7 replies on “Links for 2007-12-11”

Meh, you guys are talking across each other, and are mostly in agreement. You’re just reacting to conversations in different spheres — the messages about open data that you’ve heard are mostly only heard by those of us deep inside the industry. The traditional IT and tech industries don’t associate those values with Web 2.0.

Shorter Shorter Nick Carr: “Why is it so hard to see, (discounting my blindfold)?”
‘Arcane scriptures’, indeed: such trolling is so Usenet 1.0. You know what might help with any common misconceptions? Not perpetuating them in order to conquer strawmen.

Sweeney, The point of my post was to counter the common misconceptions and to urge entrepreneurs to take a broader view of the net’s possibilities. Nick

Well, that’s a bit disingenuous isn’t it, given that you clearly didn’t READ the text that described the concept in the first place before rubbishing it. A more reasonable approach, I’m sure you would agree, would have been to say something along the lines of, “Many people seem to have a misconception about ‘Web 2.0’, which they would have resolved by reading one of the first texts on the subject.

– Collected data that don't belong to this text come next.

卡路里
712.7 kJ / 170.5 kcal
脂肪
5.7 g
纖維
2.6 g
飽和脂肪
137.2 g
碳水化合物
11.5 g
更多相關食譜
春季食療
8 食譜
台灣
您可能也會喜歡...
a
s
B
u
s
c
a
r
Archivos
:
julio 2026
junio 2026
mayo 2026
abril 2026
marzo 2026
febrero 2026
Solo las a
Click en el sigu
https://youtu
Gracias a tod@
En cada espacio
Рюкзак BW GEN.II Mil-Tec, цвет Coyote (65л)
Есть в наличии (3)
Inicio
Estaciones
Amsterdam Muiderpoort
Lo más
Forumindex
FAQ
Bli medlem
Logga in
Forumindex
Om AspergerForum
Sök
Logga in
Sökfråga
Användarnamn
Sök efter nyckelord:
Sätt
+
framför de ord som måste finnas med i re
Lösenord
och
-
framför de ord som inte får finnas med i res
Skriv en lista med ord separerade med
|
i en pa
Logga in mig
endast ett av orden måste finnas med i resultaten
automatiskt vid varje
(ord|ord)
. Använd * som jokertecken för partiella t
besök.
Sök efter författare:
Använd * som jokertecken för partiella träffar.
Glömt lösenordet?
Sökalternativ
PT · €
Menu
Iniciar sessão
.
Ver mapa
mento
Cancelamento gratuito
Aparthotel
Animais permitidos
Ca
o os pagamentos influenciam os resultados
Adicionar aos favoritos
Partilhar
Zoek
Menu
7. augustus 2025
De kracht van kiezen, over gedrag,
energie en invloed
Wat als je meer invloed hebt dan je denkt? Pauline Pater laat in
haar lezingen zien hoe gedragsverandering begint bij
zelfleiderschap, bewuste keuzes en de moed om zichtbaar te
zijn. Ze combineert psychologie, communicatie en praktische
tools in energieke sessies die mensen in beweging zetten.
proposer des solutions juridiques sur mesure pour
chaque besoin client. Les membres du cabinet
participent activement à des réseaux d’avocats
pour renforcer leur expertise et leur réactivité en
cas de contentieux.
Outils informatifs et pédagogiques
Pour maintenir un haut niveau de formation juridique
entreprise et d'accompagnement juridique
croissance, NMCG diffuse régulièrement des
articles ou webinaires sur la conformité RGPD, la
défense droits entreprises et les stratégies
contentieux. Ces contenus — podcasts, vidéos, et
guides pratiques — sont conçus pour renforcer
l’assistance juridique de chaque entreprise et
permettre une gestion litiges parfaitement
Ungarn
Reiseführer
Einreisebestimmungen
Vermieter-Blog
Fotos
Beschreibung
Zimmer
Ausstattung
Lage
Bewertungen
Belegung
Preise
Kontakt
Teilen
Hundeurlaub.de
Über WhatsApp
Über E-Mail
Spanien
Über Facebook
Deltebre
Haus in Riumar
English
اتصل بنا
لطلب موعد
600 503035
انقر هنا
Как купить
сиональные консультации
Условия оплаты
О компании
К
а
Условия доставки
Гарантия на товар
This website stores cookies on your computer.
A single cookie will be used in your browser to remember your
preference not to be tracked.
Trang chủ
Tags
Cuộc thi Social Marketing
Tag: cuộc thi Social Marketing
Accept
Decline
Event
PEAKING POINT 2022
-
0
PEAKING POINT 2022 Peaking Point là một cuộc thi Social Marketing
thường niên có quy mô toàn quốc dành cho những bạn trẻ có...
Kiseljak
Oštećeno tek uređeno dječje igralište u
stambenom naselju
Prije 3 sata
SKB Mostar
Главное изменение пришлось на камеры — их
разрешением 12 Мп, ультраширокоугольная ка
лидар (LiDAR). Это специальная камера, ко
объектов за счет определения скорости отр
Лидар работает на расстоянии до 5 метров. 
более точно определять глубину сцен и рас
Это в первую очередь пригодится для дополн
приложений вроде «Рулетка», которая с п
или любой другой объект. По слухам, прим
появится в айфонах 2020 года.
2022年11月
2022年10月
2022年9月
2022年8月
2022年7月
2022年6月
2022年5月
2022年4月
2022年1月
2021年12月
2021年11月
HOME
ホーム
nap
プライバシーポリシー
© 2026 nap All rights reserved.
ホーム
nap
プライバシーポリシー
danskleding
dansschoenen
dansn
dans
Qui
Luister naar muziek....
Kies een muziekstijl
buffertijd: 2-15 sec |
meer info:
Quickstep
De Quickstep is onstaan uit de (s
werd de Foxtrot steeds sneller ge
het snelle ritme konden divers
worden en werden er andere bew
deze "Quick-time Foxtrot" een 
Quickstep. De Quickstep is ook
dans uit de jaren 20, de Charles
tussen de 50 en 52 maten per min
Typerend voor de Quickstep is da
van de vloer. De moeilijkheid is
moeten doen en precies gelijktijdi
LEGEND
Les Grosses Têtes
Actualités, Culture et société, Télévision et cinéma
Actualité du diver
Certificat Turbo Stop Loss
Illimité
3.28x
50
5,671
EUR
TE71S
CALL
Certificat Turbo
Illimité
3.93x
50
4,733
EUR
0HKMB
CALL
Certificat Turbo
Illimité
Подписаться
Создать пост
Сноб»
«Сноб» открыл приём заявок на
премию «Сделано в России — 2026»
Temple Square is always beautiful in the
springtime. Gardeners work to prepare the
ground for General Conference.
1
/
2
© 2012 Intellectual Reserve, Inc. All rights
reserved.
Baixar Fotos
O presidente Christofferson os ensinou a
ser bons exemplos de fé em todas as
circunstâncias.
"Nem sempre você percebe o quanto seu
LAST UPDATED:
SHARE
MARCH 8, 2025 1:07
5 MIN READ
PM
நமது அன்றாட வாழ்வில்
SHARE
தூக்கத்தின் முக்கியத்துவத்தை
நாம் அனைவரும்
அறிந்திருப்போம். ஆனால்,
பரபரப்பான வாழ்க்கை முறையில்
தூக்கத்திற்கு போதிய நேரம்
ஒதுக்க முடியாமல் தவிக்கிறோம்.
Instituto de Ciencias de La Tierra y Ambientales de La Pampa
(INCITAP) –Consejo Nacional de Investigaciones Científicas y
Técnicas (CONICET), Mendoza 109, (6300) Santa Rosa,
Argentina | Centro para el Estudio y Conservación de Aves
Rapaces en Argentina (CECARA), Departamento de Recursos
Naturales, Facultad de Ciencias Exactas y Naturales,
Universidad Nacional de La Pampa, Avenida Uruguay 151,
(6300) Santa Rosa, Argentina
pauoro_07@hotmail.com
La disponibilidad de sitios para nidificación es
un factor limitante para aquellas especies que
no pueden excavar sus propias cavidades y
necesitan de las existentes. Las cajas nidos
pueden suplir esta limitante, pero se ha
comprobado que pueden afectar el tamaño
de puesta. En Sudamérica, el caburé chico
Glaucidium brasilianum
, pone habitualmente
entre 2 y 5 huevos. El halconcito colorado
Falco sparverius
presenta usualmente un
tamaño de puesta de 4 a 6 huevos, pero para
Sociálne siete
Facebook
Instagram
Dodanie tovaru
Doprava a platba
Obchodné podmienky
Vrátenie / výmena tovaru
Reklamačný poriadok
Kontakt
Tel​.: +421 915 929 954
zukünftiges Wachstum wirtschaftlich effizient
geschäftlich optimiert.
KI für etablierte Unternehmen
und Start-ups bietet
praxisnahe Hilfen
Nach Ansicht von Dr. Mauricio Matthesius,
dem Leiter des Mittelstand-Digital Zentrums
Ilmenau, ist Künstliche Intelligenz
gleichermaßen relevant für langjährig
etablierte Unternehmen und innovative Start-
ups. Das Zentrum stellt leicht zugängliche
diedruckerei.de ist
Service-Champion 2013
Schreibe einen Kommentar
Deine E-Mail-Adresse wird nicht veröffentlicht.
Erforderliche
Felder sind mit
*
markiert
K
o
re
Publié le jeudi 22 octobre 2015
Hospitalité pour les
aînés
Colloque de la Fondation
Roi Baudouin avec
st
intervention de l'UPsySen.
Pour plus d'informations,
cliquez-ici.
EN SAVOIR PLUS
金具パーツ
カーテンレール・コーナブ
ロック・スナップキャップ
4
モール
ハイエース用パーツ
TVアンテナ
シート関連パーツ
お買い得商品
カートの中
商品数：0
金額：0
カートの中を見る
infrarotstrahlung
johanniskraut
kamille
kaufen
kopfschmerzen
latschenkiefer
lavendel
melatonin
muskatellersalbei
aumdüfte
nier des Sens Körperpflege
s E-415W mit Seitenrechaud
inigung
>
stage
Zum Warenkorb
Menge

Perhaps Tim O’Reilly’s choice to focus on the Web in the title was in error, but…” More importantly, with a lot of people (myself included) talking about the Web of Data, there’s really no reason to assume that the Web in the title was merely the browser-based web, rather than the way the exact same structures are being used to transmit and organise data.
More importantly, that wouldn’t excuse you not really noticing that most of the work that these people have done has been focused in exactly the areas you’re saying people should have been examining.
It seems to me that you use the word ‘priesthood’ as a mocking way of describing the group of people who are defining this area and whom you haven’t read or engaged with. It’s a cover for your own lack of interest in digging deeper, and I think a cheap rhetorical ploy. That your readers may be similarly disconnected is a problem for all of us, I’m sure, but the way you’re going to serve them best is by helping them engage, not by mocking the people who are defining the future.

It seems to me that you’ve been rumbled on this pretentious and meaningless “Web 2” rhetoric.
“Defining the future”?
Jeez, talk about cyber megalomaniac arrogance.